I'm running this simple code which copies two large arrays to GPU memory for dot product computation.
import numpy as np
import theano
import theano.tensor as T
a = np.asarray(np.random.uniform(-1,1, (10000,40000)), dtype=np.float32)
b = np.asarray(np.random.uniform(-1,1, (40000,20000)), dtype=np.float32)
aa = theano.shared(a)
bb = theano.shared(b)
x = T.matrix()
y = T.matrix()
dd = T.dot(x,y)
ddd = theano.function([], dd, givens=[(x,aa), (y,bb)])
ddd()
However, it seems that after each code run (in Spyder), the GPU memory allocated for these shared variables is not freed.
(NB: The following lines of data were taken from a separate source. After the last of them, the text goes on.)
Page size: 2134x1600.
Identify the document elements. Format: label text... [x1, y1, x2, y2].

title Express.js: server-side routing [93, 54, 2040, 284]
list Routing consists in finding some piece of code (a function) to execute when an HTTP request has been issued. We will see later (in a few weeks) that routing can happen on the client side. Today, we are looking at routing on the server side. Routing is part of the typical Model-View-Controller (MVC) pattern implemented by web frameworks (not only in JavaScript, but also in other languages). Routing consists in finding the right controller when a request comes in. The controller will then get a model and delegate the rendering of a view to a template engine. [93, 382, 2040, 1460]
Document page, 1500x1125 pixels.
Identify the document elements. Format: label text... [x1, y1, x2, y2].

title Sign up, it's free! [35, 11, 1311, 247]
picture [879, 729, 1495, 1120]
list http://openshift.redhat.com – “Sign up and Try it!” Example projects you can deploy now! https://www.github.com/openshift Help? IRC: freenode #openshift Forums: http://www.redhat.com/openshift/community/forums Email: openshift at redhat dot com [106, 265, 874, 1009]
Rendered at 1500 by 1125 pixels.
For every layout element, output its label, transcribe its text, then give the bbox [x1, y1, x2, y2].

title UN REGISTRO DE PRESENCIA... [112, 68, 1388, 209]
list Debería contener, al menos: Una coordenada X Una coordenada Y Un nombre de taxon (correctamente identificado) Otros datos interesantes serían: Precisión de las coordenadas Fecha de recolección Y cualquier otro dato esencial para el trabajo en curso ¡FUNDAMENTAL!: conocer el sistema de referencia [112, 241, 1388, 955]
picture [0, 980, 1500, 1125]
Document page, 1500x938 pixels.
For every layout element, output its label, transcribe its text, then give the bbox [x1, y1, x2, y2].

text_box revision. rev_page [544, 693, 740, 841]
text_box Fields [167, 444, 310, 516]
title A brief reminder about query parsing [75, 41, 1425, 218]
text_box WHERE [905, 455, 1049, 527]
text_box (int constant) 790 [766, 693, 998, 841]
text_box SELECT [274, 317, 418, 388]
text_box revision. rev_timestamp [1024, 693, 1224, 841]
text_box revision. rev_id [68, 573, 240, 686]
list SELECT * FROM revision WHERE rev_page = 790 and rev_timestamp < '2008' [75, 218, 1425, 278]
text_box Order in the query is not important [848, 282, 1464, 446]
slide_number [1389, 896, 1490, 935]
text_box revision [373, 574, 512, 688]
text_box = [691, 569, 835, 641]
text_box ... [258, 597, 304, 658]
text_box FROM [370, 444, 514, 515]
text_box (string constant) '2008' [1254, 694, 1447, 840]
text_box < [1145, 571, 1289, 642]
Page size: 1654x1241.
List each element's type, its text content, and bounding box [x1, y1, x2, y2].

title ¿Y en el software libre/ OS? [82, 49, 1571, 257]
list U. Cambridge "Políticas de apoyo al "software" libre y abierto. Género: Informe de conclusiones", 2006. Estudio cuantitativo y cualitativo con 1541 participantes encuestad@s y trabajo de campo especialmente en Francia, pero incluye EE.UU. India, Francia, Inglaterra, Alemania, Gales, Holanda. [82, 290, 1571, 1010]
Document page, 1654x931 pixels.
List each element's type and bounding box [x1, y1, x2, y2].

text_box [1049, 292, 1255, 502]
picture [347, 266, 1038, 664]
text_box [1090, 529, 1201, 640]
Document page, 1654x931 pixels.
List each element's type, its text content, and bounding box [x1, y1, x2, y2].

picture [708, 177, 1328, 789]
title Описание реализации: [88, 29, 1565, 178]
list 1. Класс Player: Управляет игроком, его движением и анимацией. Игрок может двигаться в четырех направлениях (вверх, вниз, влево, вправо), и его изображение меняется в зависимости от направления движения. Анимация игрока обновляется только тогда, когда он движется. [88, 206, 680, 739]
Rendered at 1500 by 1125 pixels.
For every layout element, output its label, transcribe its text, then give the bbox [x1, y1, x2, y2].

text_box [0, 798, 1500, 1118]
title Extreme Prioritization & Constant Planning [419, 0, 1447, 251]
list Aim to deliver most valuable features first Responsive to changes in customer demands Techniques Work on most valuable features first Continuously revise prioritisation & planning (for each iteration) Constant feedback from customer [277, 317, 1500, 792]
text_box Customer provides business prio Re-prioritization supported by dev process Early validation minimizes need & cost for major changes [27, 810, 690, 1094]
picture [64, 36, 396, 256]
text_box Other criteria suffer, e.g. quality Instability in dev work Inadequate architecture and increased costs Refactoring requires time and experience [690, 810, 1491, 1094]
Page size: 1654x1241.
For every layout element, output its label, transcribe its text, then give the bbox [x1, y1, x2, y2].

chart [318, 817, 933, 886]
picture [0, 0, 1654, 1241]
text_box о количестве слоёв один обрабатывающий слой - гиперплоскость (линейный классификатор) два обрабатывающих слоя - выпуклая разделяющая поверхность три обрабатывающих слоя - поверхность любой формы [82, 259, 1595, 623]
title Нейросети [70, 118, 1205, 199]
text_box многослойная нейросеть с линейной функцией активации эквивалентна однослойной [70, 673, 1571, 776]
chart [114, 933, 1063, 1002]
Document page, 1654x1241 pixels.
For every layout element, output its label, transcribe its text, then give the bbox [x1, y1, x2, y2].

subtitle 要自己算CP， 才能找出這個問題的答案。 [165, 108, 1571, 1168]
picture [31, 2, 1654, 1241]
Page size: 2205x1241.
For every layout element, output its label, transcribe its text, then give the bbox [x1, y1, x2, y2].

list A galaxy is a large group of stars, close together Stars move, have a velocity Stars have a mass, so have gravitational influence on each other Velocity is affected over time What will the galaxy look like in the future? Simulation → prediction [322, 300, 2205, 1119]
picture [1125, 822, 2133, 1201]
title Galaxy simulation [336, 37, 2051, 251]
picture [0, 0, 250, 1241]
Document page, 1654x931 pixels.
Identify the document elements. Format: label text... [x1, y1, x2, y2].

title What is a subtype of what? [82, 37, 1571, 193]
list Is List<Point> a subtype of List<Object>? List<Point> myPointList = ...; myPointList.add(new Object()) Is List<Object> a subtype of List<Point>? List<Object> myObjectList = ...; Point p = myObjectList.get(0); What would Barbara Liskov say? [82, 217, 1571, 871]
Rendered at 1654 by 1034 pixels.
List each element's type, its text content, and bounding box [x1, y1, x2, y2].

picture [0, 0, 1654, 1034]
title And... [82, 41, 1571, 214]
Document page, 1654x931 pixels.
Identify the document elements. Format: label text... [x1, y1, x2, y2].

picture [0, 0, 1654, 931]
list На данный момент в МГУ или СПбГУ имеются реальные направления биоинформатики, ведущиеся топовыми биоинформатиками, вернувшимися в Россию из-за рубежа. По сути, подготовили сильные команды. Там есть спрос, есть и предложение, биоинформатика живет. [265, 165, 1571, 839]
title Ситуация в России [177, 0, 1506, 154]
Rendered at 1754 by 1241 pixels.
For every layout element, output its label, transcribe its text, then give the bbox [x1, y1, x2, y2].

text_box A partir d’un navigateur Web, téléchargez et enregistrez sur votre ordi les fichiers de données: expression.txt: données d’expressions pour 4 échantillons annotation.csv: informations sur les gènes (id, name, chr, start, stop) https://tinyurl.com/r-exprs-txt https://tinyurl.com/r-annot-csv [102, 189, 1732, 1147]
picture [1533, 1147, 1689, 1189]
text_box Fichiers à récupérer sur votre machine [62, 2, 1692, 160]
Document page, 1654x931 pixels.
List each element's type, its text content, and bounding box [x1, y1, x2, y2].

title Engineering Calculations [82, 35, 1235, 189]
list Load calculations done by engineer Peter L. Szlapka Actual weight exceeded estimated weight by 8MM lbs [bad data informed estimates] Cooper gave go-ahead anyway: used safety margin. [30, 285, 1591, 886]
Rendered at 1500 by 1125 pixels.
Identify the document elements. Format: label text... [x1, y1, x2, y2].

I'm using Titan-X with 12GB of RAM, and I can only run this code twice, the third time it will produce the following error:
MemoryError: ('Error allocating 3200000000 bytes of device memory (CNMEM_STATUS_OUT_OF_MEMORY).', "you might consider using 'theano.shared(..., borrow=True)'")
Here's my theanorc file:
[blas]
ldflags =
[nvcc]
flags=-LC:\Anaconda\libs
compiler_bindir=C:\Program Files (x86)\Microsoft Visual Studio 12.0\VC\bin
[global]
device = gpu0
floatX = float32
print_active_device = True
optimizer_including = cudnn
allow_gc = True
[lib]
cnmem = 0.8
[dnn]
enabled = True
conv.algo_fwd = time_on_shape_change
conv.algo_bwd_filter = time_on_shape_change
conv.algo_bwd_data = time_on_shape_change
I'm monitoring GPU memory usage with nvidia-smi, and I can see that it consumes all 12GB of memory after 3 code runs.